Franco Locatelli, head of the health council, insisted preliminary studies showed mixing vaccines boosted the immune system’s response.
However, preliminary findings of a study published in The Lancet last month showed the vaccine cocktail amplified common side effects and therefore “might have some short-term disadvantages”.
The absence of unambiguous data on the effects of mixing led Italian commentators to harshly criticise the government’s decision and its poor communication on the AstraZeneca jab’s limitations.
Several analysts and politicians also claimed that the media had been sympathetic to Draghi’s government and the Covid-19 commissioner he installed, whereas the former prime minister, Giuseppe Conte, would have been “torn to pieces” had the same situation materialised.
Italy’s decision to set up vaccination “open days” — where people as young as 16 could show up without a booking to be immunised with any vaccine available — also came under fire domestically and abroad.
How would you feel about being inoculated with two doses of different Covid-19 vaccines? Take our poll here.
The European Central Bank’s governing council meets on a hillside in Frankfurt today, with inflation targets one of the big issues on their agenda. Figures released for May showed inflation was on the rise across most of Europe, with Luxembourg recording an increase of 4 per cent. At the opposite end, Greece, hampered by low tourism numbers, is still recording negative inflation.
A fierce and sometimes surreal controversy has felled Oslo’s entire government, giving a taste of some of the debates that are likely to resurface in national elections in September, writes Richard Milne, FT Nordic and Baltic bureau chief.
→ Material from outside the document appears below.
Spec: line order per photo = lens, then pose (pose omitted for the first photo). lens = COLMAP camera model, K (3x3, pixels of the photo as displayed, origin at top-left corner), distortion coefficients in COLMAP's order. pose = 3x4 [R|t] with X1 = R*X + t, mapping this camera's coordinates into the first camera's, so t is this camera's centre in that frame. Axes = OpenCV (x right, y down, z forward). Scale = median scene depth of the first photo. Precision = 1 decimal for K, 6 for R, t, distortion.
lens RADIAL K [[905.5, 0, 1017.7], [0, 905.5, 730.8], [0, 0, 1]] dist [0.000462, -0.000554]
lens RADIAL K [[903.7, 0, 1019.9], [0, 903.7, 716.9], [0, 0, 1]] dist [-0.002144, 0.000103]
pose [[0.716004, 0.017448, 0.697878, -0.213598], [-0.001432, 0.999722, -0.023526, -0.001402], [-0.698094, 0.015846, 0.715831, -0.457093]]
The entire centre-left Oslo city council resigned in protest on Wednesday after a vote of no confidence in Green politician Lan Marie Berg, because of her failure to disclose a huge cost overrun in a new water pipeline for Norway’s capital.
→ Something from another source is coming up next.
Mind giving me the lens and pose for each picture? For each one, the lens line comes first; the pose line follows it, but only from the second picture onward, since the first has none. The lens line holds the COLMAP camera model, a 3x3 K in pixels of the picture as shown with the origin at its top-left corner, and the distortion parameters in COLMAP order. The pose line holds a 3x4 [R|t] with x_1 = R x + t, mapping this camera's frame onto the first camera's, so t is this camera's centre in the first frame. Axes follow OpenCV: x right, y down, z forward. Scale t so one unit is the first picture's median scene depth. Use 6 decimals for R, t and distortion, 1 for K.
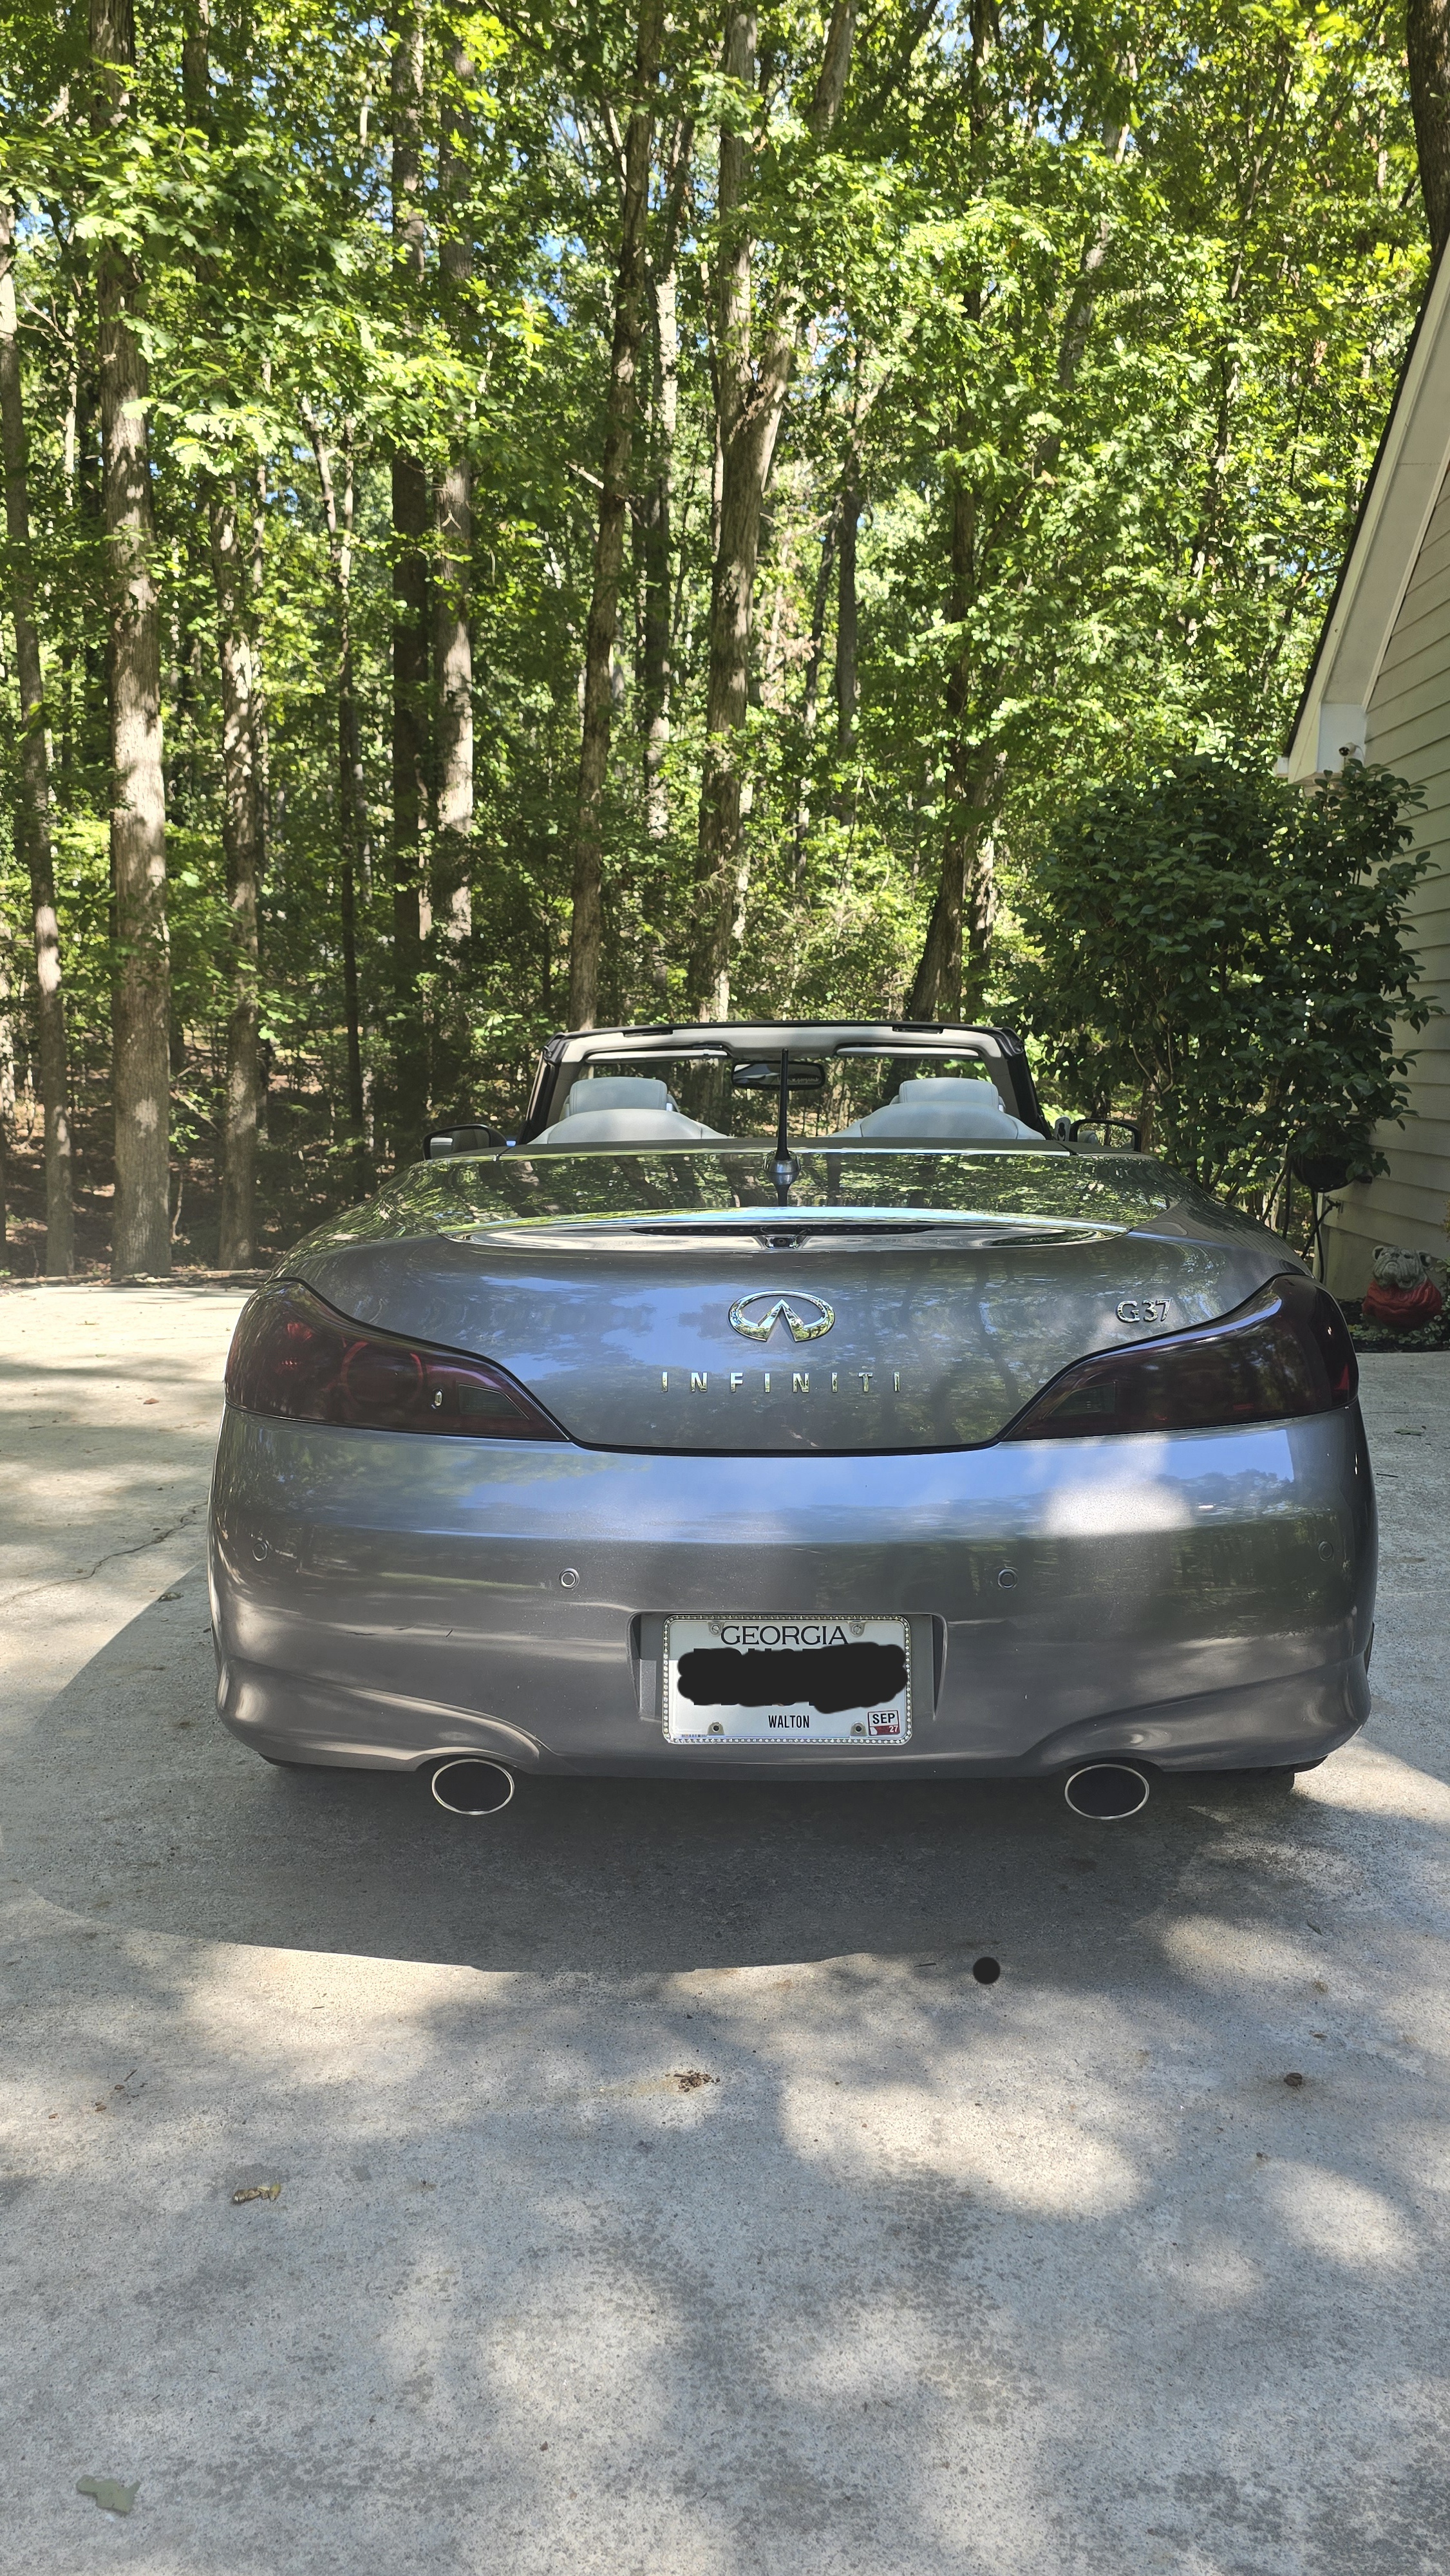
lens RADIAL K [[1769.1, 0, 726.7], [0, 1769.1, 1272.0], [0, 0, 1]] dist [0.024935, -0.024991]
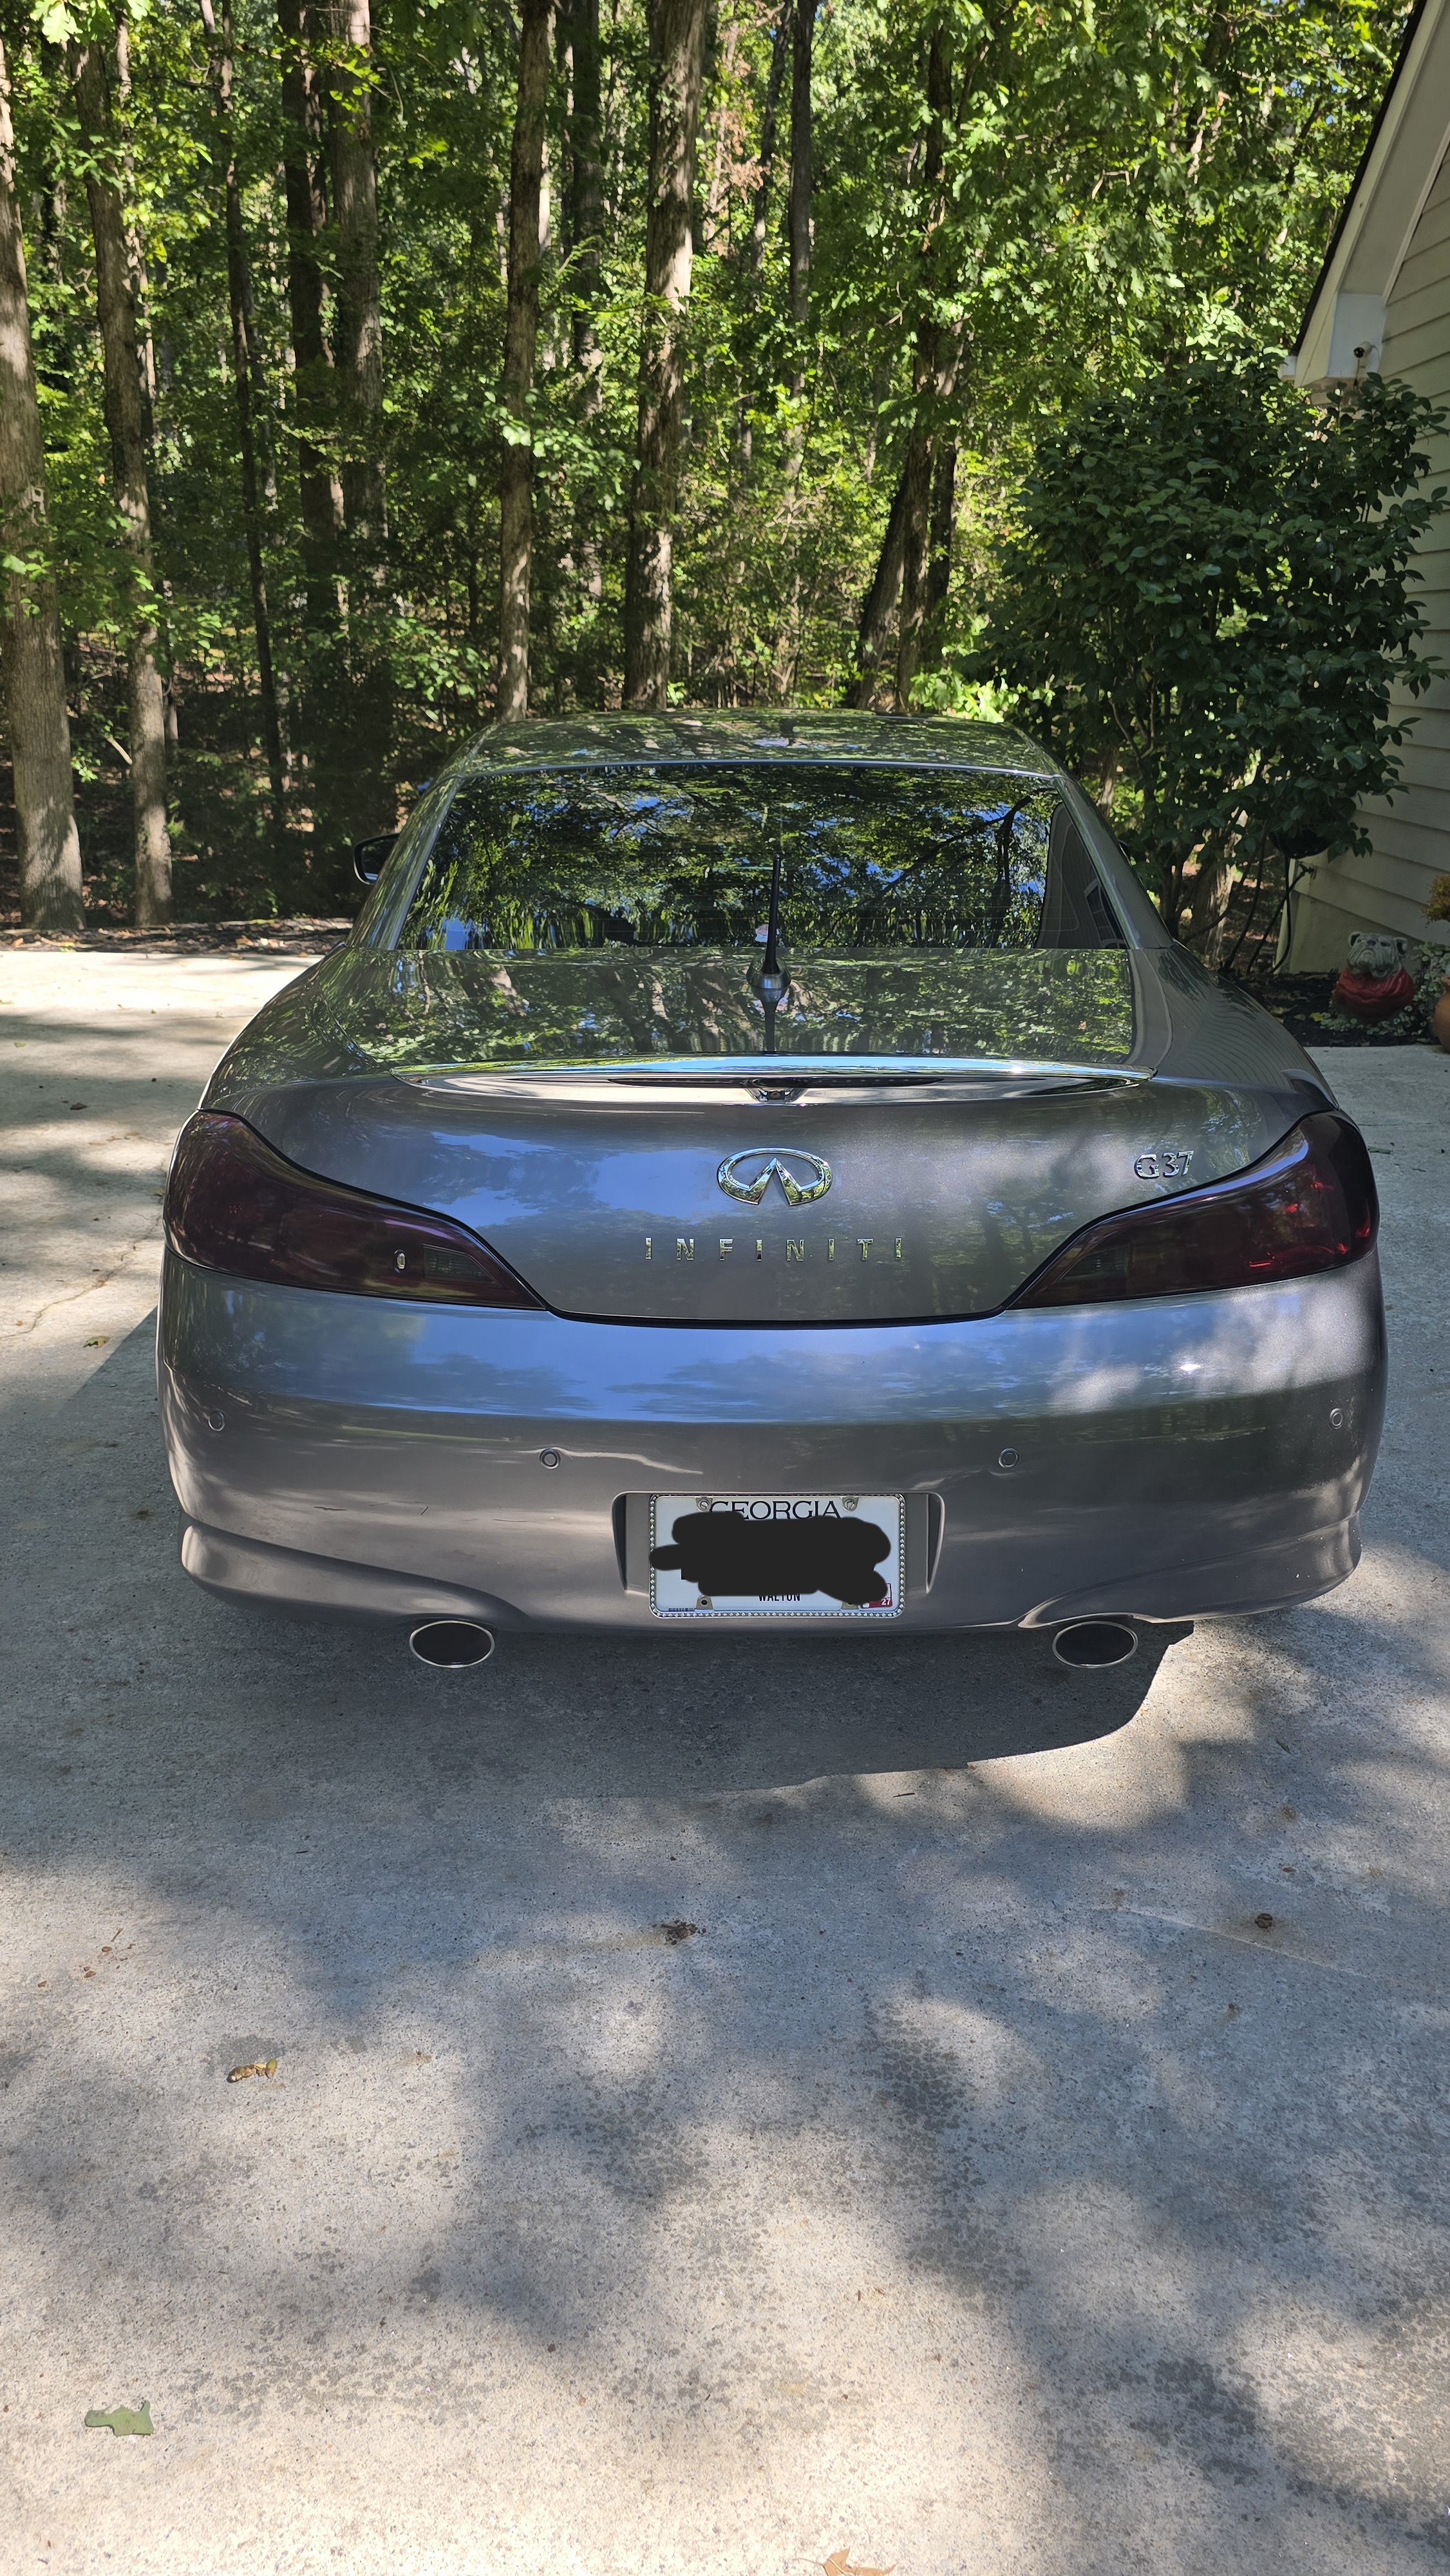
lens RADIAL K [[1769.1, 0, 731.7], [0, 1769.1, 1310.9], [0, 0, 1]] dist [0.024935, -0.024991]
pose [[0.999320, -0.001897, 0.036825, -0.022984], [-0.006637, 0.973112, 0.230237, -0.109993], [-0.036272, -0.230325, 0.972438, 0.085266]]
Berg is one of the most polarising politicians in Norway, as her outspoken attacks on petrol cars and more have drawn a torrent of criticism, some of it heavily misogynistic and racist.
She is running for Norway’s national parliament in elections on September 13 that the centre-left opposition — of which her Green party is part — are on track to win.
But the controversy surrounding her underscored the difficulties that Norway, western Europe’s biggest petroleum producer, is experiencing in working out how to meet its climate obligations.
The International Energy Agency warned last month that there should be no new oil and gas exploration to reach the Paris agreement goal of limiting global warming to 1.5C more than pre-industrial levels. But Norway’s main centre-left Labour party and ruling centre-right Conservatives have shown no desire to call time on the country’s oil industry.
The Greens have said they would not support any government that continues with oil exploration, but it is far from clear whether the party will gain enough votes to enter parliament. Many Norwegian voters appear put off by their tough rhetoric, with the Centre party — rivalling Labour as the biggest centre-left group — defending diesel cars popular with their mostly rural supporters.
The surreal aspect of the events in Oslo is that the same centre-left government is likely to be reborn without Berg, who wants to focus on her parliamentary run. That led the Centre party to accuse her of self-indulgence for not simply resigning and sparing the capital the spectacle of high political drama in the midst of a pandemic. It also demonstrated the divisions within Norway’s centre-left and the difficulties they could have in forming a coherent national government should they win in September.